In un precedente mio intervento, a seguito dell’esplodere della pandemia che noi tutti conosciamo, lamentavo la scomparsa di certi animali e della situazione di cattività del mondo delle api, ecc..

Ma riflettendo mi chiedevo se il tornare alla semplice natura fosse l’unica strada percorribile oppure se fosse possibile individuare altre strade compatibili con il rispetto di essa, ma che poteva migliorare sia la natura, sia la situazione di tanti popoli che vivono in situazioni difficili e diverse dalle nostre comuni.

Riflettendo, mi è venuta in soccorso una tragedia di Eschilo “Prometeo liberato”. Questa tragedia parla del mito originario collocato all’origine di tutto, quando gli uomini non possedevano il fuoco. Solo gli dei e erano i custodi di esso e non volevano comunicarlo agli uomini perché esso avrebbe scatenato un processo negativo per l’umanità. Ma solo Prometeo riuscì attraverso astuzie varie possederlo e portarlo agli uomini, scatenando l’ira degli dei e di Giove in persona. Venne castigato e conficcato ad una roccia, a soffrire per il tradimento contro la volontà degli dei.

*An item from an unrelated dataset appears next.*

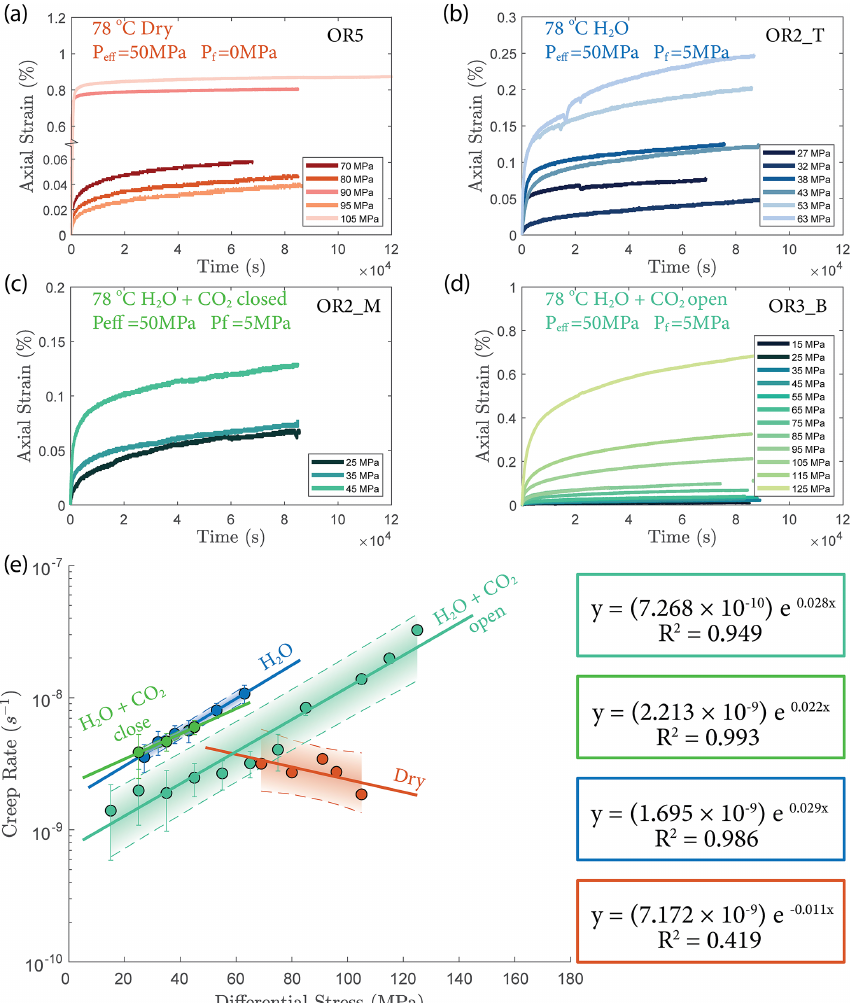
Figure 3. (a–d) Axial strain evolution of each individual stress step for all experiments; (e) stress dependence of creep rate. The error bar marks the 95% confidence interval of each calculated creep rate. The stress–creep rate relationship can be best modeled using an exponential law. The dashed line and shaded area mark the 95% confidence interval of the fitted exponential relationship. The stress dependence of creep rate in the dry experiment is considered neutral as the R 2 becomes low for the fitting with negative slope. Color code of the plot follows the same pattern as panels (a) – (d)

La tragedia sostiene che alla fine Prometeo fu liberato anche con il consenso di tutti gli dei, e fu l’inizio di una nuova era e di un salto di qualità per tutta l’umanità. Il fuoco, come sappiamo fu l’inizio di un tempo caratterizzato dal progresso e fu un bene inestimabile per tutti. Ma questa spinta può continuare e deve continuare sempre perché il concetto di natura non porta ad una visione statica. Mi sovviene anche un pensiero di sant’Agostino, il quale, di fronte a quanti pensavano che tramontando l’impero Romano sarebbe stata la fine del mondo, disse più o meno queste parole: Nulla è alla fine, perché la creazione e i giorni della creazione sono appena iniziati. Tutto è in fase di evoluzione e di creazione in atto, con il concorso di Dio, certo, ma anche di tutti gli uomini che devono continuare l’atto creativo.